Pictures aside, return every line below exactly as written.

==== Information supplied

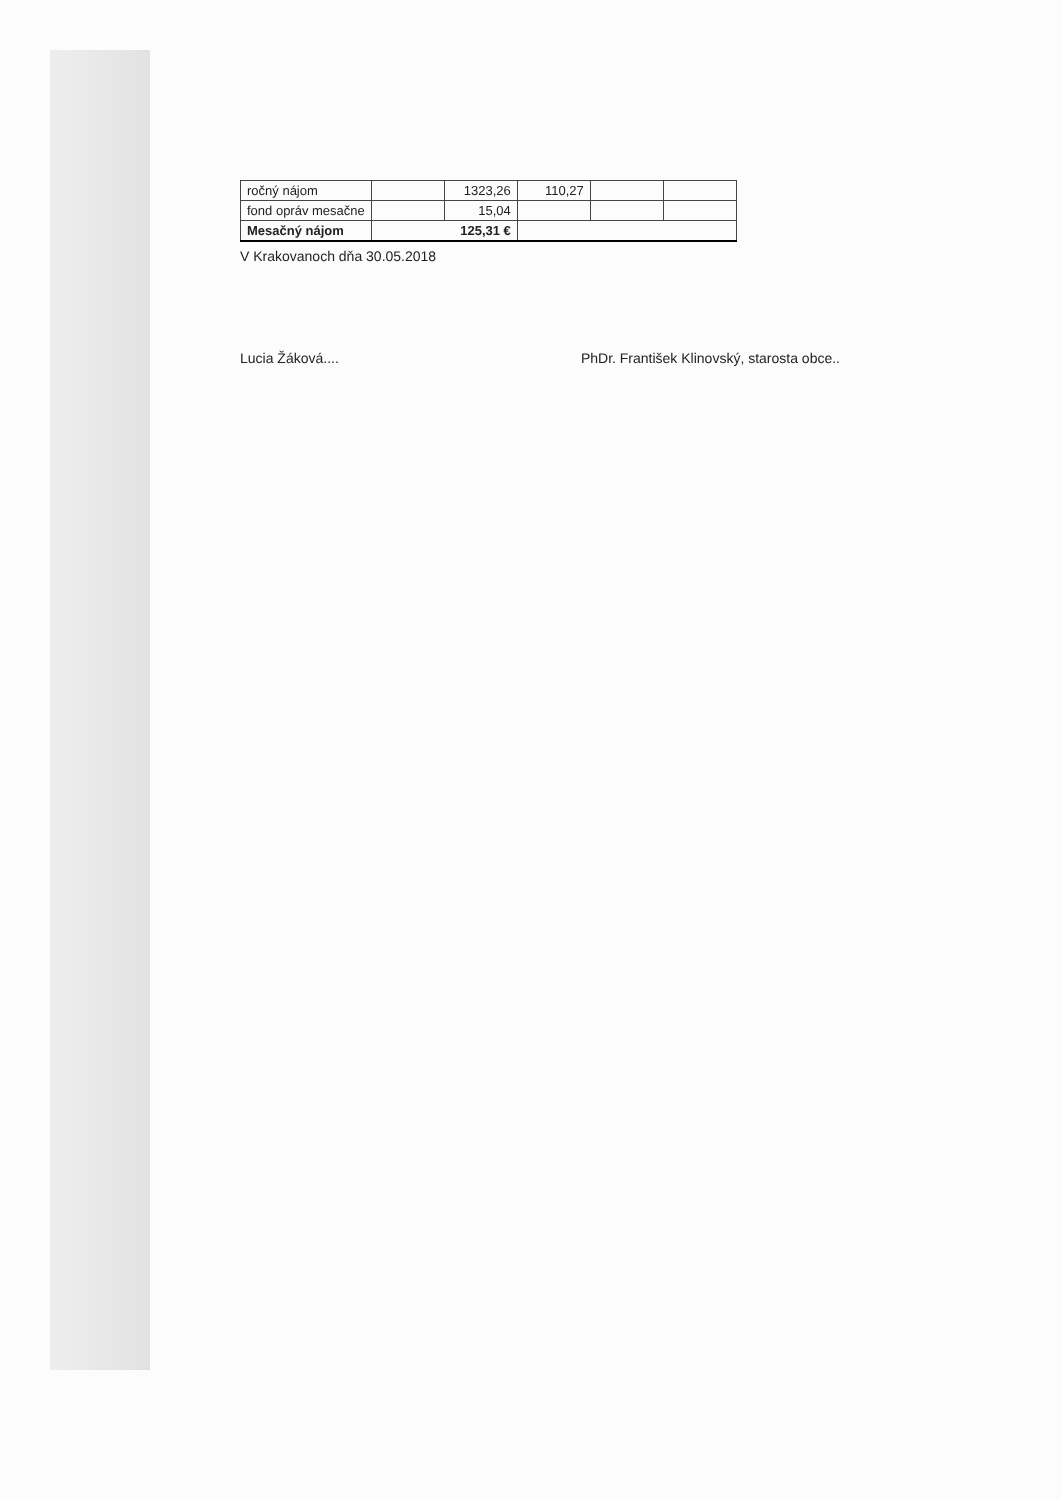| ročný nájom | | 1323,26 | 110,27 | | |
| fond opráv mesačne | | 15,04 | | | |
| Mesačný nájom | 125,31 € | | | | |
V Krakovanoch dňa 30.05.2018
Lucia Žáková.... PhDr. František Klinovský, starosta obce..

========

- **Written answer**:
| ročný nájom | | 1323,26 | 110,27 | | |
| fond opráv mesačne | | 15,04 | | | |
| Mesačný nájom | 125,31 € | | | | |
V Krakovanoch dňa 30.05.2018
Lucia Žáková.... PhDr. František Klinovský, starosta obce..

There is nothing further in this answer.